[Excerpt]
Apparently the May speech is to give our formal notice to withdraw from the EEA (you all remember that question on the ballot paper last June, right? And how Parliament have voted to give her that authority?), and at the same time asking the other members of EFTA whether they'd like to form a shiny, new arrangement instead which does all the same things as they currently have, just without freedom of movement.

So a whole new thing, with a whole new bunch of people to reject unrealistic proposals, made by people who probably wouldn't pass a GCSE in understanding this stuff.

That wouldn't surprise me. We seem to be going into these negotiations like a child, thinking we can just say what we want and get it. The EFTA has even been often a little cold on us even coming in, a big fear being that we might disturb the balance I recall. No wonder if our opening gambit is 'hey guys, your club's great and everything, but we've got these ideas to make it better for us, let us in?'.

[Supplied records]
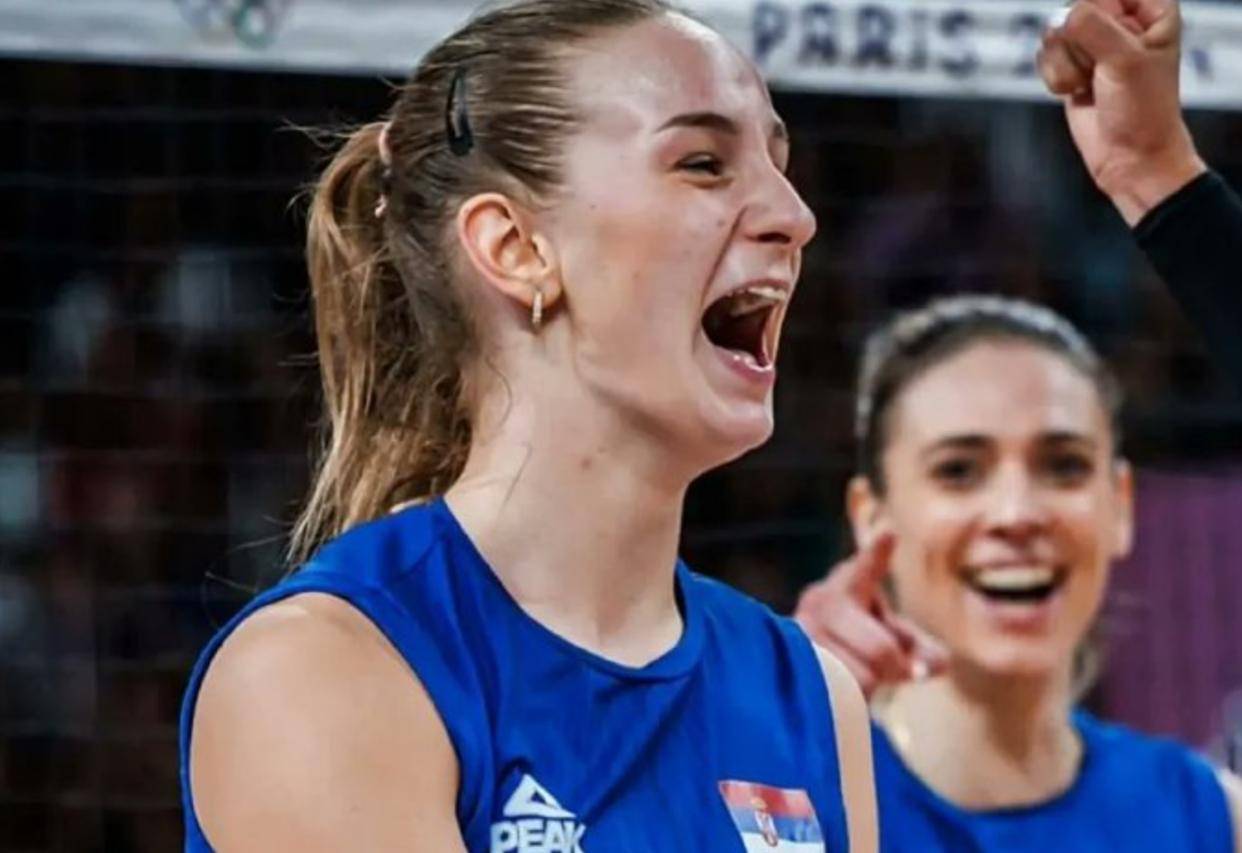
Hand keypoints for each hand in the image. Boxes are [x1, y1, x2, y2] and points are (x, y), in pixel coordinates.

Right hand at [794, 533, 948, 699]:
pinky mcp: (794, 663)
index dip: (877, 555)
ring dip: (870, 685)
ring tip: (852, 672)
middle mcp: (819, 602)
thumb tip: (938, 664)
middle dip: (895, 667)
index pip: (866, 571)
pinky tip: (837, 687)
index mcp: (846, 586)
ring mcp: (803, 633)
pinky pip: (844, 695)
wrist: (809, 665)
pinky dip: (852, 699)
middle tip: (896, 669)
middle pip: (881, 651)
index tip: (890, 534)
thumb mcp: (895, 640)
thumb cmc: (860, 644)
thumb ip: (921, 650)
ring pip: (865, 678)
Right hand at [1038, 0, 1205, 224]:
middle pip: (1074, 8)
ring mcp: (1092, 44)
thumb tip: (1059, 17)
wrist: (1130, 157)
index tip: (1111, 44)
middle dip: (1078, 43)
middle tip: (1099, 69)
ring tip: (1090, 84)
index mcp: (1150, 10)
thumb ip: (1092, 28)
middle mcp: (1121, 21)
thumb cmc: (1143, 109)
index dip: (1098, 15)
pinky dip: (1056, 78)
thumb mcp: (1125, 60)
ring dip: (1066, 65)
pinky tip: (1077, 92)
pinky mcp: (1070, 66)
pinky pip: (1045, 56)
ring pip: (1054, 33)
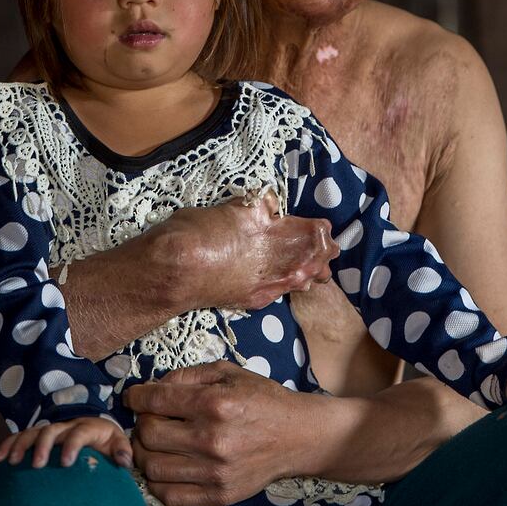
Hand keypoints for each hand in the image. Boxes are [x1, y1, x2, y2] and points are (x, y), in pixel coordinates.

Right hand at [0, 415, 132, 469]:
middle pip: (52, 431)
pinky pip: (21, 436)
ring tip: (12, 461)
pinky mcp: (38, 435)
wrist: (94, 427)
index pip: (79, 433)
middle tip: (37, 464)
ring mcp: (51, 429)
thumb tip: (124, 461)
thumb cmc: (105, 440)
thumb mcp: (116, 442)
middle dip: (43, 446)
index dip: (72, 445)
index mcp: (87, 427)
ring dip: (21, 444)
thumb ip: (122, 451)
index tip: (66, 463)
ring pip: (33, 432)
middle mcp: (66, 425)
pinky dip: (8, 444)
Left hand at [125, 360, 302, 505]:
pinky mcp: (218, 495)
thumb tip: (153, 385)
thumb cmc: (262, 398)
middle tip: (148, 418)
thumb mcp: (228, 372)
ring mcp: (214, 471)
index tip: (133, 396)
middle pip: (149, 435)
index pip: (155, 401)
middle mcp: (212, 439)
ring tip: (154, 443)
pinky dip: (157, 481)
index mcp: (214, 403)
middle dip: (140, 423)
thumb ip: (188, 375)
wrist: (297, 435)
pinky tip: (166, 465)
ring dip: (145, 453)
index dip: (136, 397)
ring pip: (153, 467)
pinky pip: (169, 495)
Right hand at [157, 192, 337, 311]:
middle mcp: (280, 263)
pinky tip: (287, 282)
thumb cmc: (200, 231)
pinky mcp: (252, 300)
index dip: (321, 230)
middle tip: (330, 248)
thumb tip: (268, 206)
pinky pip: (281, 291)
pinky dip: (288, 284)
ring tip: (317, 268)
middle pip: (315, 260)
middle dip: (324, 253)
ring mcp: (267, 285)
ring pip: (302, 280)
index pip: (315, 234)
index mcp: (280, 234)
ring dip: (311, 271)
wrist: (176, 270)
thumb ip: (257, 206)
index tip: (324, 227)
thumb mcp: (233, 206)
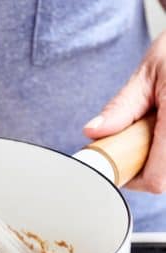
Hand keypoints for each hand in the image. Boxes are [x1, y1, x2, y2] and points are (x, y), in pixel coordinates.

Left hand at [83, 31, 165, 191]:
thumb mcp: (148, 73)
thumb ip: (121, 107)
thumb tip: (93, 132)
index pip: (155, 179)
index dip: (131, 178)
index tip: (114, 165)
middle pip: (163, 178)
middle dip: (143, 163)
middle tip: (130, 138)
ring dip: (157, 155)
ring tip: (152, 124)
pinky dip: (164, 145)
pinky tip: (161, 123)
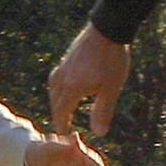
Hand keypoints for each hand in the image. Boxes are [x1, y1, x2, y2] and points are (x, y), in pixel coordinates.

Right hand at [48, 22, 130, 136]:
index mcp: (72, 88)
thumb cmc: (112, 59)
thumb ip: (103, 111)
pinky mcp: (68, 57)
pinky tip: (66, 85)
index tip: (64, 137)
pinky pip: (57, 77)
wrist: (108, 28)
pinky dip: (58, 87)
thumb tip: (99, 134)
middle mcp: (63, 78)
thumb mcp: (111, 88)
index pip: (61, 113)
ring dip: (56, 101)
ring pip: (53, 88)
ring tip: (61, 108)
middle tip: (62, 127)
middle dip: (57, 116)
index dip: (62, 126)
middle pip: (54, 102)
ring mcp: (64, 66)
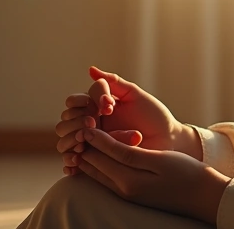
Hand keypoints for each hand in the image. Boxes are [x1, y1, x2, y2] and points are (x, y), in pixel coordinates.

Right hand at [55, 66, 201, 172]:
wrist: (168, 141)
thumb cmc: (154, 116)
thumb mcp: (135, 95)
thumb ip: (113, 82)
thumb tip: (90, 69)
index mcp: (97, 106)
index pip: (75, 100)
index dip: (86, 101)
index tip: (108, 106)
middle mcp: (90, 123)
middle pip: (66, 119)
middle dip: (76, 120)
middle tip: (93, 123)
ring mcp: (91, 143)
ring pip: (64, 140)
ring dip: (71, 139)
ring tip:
---
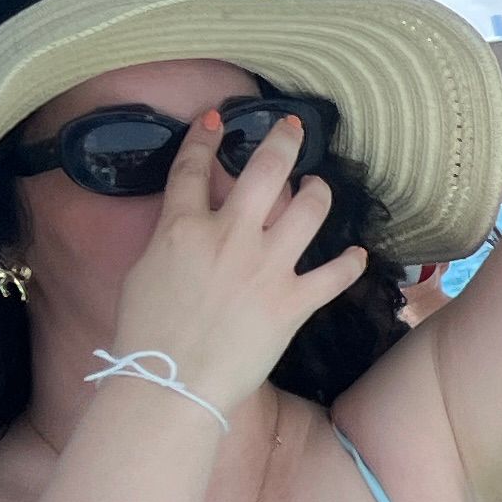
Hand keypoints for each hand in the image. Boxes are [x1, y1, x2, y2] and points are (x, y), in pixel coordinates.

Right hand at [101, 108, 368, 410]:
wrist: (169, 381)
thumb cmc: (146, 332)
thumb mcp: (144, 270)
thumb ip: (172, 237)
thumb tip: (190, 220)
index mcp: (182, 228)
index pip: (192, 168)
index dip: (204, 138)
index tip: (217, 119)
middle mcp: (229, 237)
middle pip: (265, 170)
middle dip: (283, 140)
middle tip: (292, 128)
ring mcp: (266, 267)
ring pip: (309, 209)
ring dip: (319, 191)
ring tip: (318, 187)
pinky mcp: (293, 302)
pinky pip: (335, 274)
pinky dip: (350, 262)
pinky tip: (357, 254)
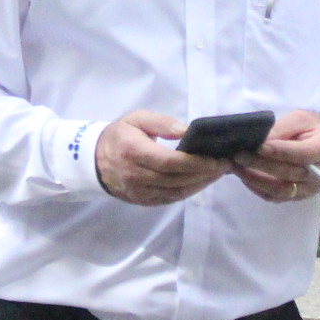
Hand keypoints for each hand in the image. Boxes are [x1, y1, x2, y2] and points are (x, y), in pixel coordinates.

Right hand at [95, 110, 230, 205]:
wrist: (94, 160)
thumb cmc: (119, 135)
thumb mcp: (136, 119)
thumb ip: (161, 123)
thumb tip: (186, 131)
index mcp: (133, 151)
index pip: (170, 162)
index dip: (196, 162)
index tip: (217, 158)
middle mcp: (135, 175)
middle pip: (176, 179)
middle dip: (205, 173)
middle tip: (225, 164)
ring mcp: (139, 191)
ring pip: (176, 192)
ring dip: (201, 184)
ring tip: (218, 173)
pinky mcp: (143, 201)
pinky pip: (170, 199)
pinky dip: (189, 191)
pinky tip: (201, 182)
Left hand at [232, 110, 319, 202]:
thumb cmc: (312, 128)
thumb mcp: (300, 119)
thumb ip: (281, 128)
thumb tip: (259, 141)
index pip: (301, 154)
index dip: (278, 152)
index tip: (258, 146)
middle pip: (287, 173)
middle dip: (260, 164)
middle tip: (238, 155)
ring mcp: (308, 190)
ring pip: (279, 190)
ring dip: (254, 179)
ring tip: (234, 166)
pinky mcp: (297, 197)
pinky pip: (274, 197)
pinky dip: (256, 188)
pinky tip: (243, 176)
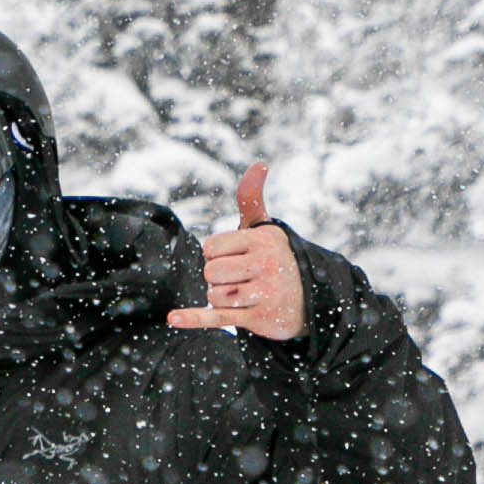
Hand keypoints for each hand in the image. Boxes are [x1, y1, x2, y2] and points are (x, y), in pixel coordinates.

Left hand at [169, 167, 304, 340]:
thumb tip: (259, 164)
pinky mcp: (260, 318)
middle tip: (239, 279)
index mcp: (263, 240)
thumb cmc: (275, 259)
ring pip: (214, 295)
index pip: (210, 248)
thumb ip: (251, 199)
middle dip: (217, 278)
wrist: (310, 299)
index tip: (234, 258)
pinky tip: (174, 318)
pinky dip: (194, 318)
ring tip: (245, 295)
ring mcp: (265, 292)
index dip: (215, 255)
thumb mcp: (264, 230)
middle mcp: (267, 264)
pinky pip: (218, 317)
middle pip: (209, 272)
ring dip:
--
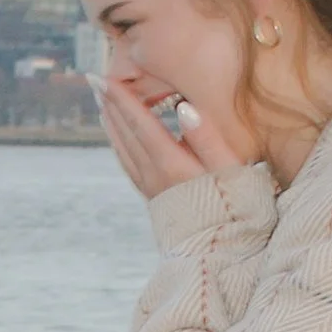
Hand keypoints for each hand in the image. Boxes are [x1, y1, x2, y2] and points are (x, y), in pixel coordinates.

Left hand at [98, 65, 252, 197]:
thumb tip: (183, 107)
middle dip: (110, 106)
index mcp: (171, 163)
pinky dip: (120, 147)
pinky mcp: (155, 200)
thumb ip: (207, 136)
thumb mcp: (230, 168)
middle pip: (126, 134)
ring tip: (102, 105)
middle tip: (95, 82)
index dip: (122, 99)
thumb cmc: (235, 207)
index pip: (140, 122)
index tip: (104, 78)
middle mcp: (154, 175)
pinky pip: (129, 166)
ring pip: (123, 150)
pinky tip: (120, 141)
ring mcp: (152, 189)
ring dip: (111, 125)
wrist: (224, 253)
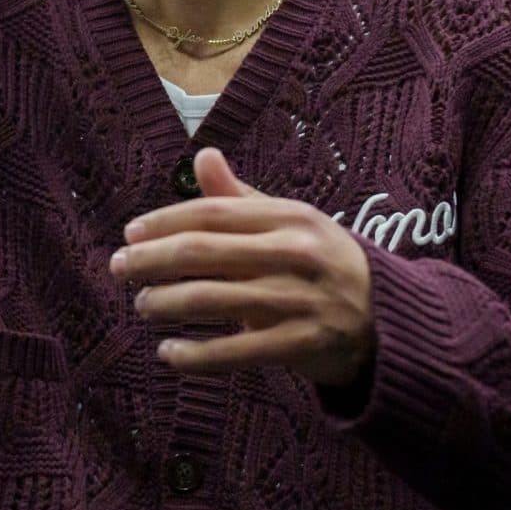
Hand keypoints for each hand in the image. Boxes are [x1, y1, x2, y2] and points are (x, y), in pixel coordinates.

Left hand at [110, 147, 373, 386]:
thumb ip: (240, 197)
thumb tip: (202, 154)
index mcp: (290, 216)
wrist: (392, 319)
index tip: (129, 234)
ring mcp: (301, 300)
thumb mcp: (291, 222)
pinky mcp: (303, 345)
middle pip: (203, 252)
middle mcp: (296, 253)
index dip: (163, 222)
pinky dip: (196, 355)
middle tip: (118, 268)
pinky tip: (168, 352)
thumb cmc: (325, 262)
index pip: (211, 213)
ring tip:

[Required work]
- A) Answer from the EFTA discussion, one line each:
(i) According to the first paragraph, what is the May speech apparently meant to give formal notice of?
(ii) Which one thing would the proposed new arrangement with the other EFTA members leave out?
(iii) What fear about the UK coming in does the last paragraph recall?
- B) Retype the part of the EFTA discussion between "So a whole new" and "let us in?'.", inclusive.
- C) Extend the EFTA discussion, starting from where it stops.

[Answers provided]
- A)
(i) Withdrawal from the EEA.
(ii) Freedom of movement.
(iii) That the UK might disturb the balance.

- B)
So a whole new thing, with a whole new bunch of people to reject unrealistic proposals, made by people who probably wouldn't pass a GCSE in understanding this stuff.

That wouldn't surprise me. We seem to be going into these negotiations like a child, thinking we can just say what we want and get it. The EFTA has even been often a little cold on us even coming in, a big fear being that we might disturb the balance I recall. No wonder if our opening gambit is 'hey guys, your club's great and everything, but we've got these ideas to make it better for us, let us in?'.

- C)
The immigration thing needs to die to save this country. The politicians with a brain know it, they know the country needs people coming in. They know EU immigration is about the 'best' they can ask for, because you get either well educated culturally similar people from 'old' Europe (or students), and you get physical workers from Eastern Europe the country desperately needs. In either case they basically are free taxes. They tend to be healthy and working, they don't cost anything. And on the cynical side of things you largely don't notice them - I defy someone to pick out a German walking down a street in London.

But they also know the electorate sees immigration as a singular thing, and hates it. So they shooting the country in the foot to save their careers.

Madness.

Sums up Brexit really. Had the best deal on the EU, bin it because. Desperately flail around trying to fix it whilst saving face.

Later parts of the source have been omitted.